Over the years, of Montreal has become notorious for its live performances. Kevin Barnes infamously stripped down to nothing but a red sash at a show in Las Vegas in 2007 and rode around on a white horse at the Roseland Ballroom in New York a year later. Given this raunchy reputation, I would say my excitement to see Barnes and his team in action was entirely justified. Add in the fact that they’ve been touring with Janelle Monaé, who is prominently featured on their newly released album “False Priest,” and it should come as no surprise that I purchased tickets for their September 16 show at Boston’s House of Blues in the middle of July. Going to a concert with expectations that high can backfire quickly, and although there was no full-frontal nudity and a noticeable dearth of live animals onstage, the nearly two-hour long show did not disappoint, from the music itself to the on-stage theatricality and constant barrage of colorful, stimulating visuals.
(Photo courtesy of your_favorite_martian)
The band came on clad in all-white outfits with white make-up painted on their faces, reminiscent of Japanese Kabuki.
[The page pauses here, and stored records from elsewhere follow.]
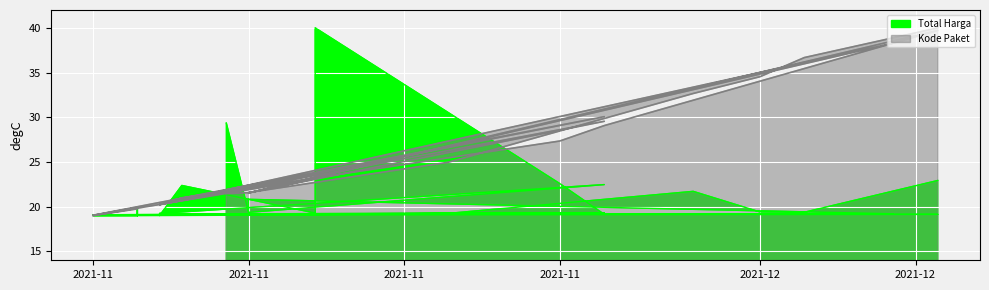

True or false: Kode Paket has more than 1 interior local peaks.

True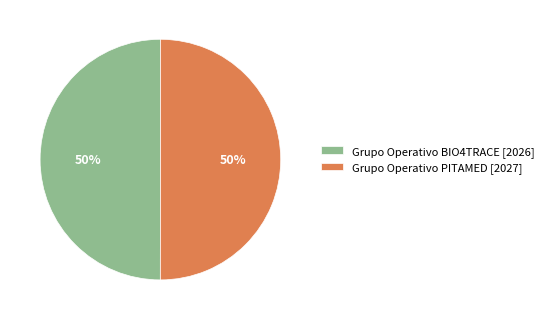

The Grupo Operativo BIO4TRACE [2026] slice represents 50% of the pie. True or false?

True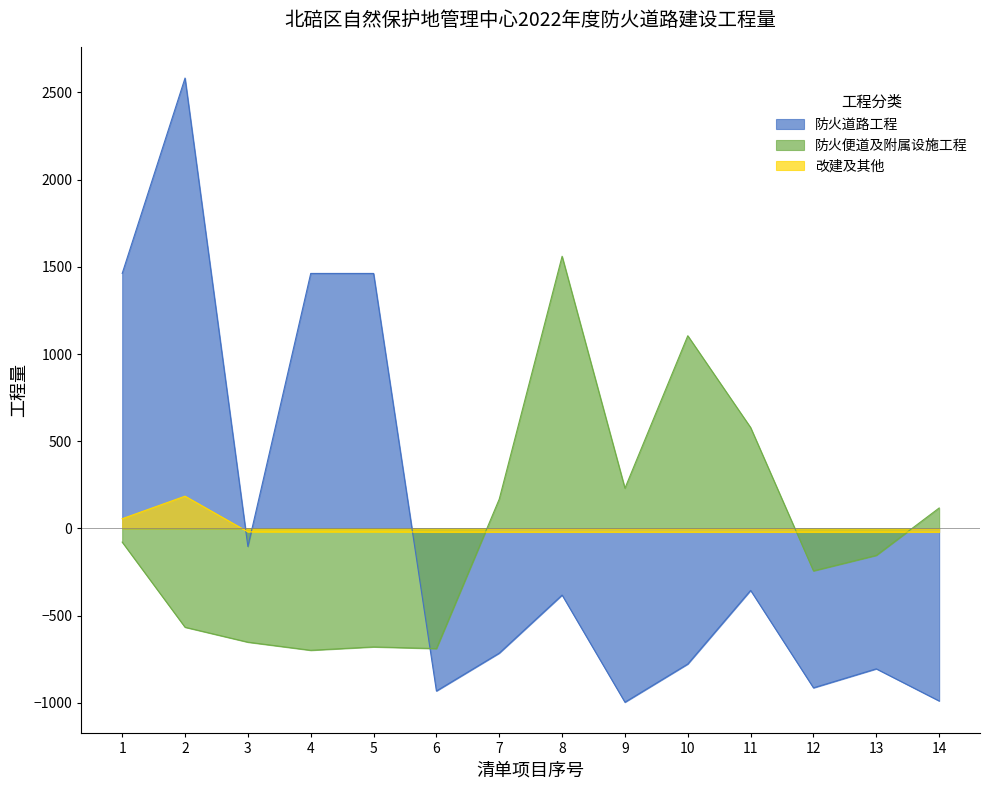

What are all the series names shown in the legend?

防火道路工程, 防火便道及附属设施工程, 改建及其他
They served as the neutral backdrop against which Barnes performed in full Technicolor glory. Wearing a turquoise blouse topped with an oversize bow, purple leggings and a frilly, white apron, Barnes jumped and pranced around the stage singing and playing to the crowd. His sprite-like performance was accompanied by an equally energetic group of dancers who rotated among a multitude of costumes ranging from silver lamé bodysuits accessorized with giant silver lobster claws to flesh-colored spandex suits topped off with rubber pig masks. Barnes continually interacted with these dancers and constantly brought on new guests, including the ever-sassy Monaé who accompanied him on “Sex Karma.” Although Barnes’s microphone stopped functioning in the middle of the song, the chemistry between the two musicians was strong enough to keep everyone’s attention despite the technical difficulties, and this song was certainly one of the more touching moments of the entire set.
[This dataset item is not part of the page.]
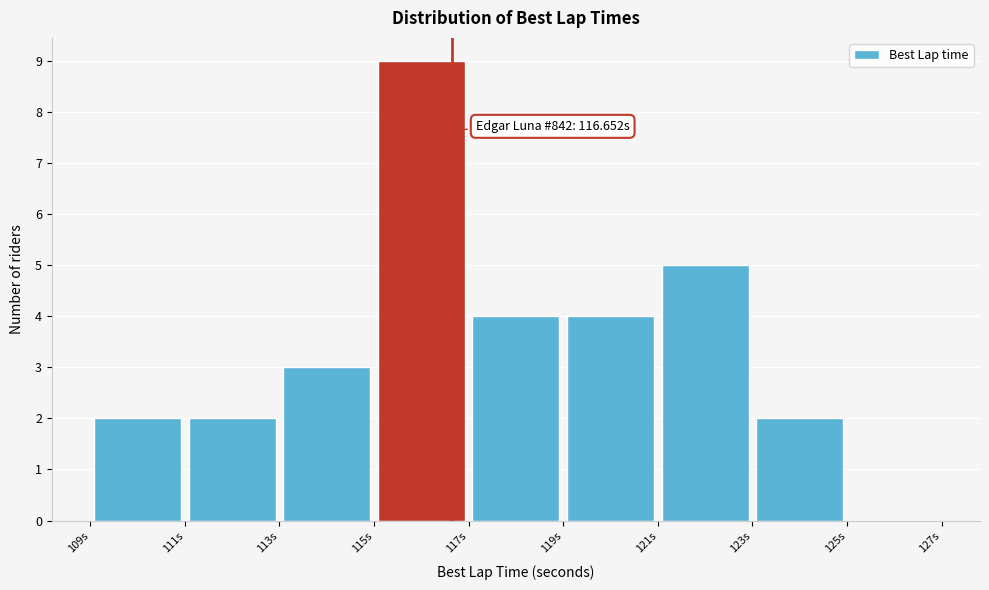

Which range on the x-axis has the tallest bar?

115 to 117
The set list itself was comprised of a generally upbeat mix of favorites from of Montreal’s previous two albums – most memorable among which were the rousing renditions of “She’s a Rejecter” and “For Our Elegant Caste” – along with new material. Since False Priest was released in its entirety only two days before the show, songs from this newest album did not receive the same reception as the others. For the most part, however, the new material was easily integrated with the older songs, although the older material is what people tended to dance to with the most fervor. The only noticeable divide in the material came when Barnes performed “Casualty of You,” which marks a stark departure from of Montreal’s characteristic, danceable sound. For this number, Barnes changed into an oversize, hooded cloak with a rope tied around his neck, and for the first time since the show began, he barely moved. Behind him, a montage of images flashed depicting scenes of destruction and wartime, which were startling especially when juxtaposed with the glittery maritime motif that had been running through the show.
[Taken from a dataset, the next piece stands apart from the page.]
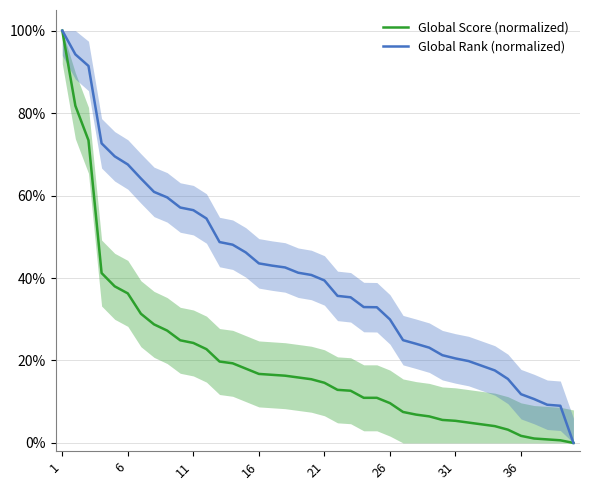

True or false: Global Score (normalized) and Global Rank (normalized) cross at least once.

False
Although this moment may have fallen short, it was the only dark moment in the otherwise party atmosphere. Before Barnes performed “Heimdalsgate Like a Promethean Curse,” he confided in the crowd that although this song had been written in a now notoriously dark period in his life, during which he locked himself in Norway while battling depression, this song had now taken on a new meaning and he was now ecstatic to sing it and dance along. The band’s encore was a rousing Michael Jackson medley of “Thriller,” “Wanna Be Startin’ Something” and “Pretty Young Thing.” If the audience hadn’t been in a frenzy before, this certainly put them over the edge and everyone left the show dancing. Seeing of Montreal was a treat for both the ears and the eyes, and this performance proved that you need not be a hardcore of Montreal fan to fully enjoy the theatricality of Barnes and his crew.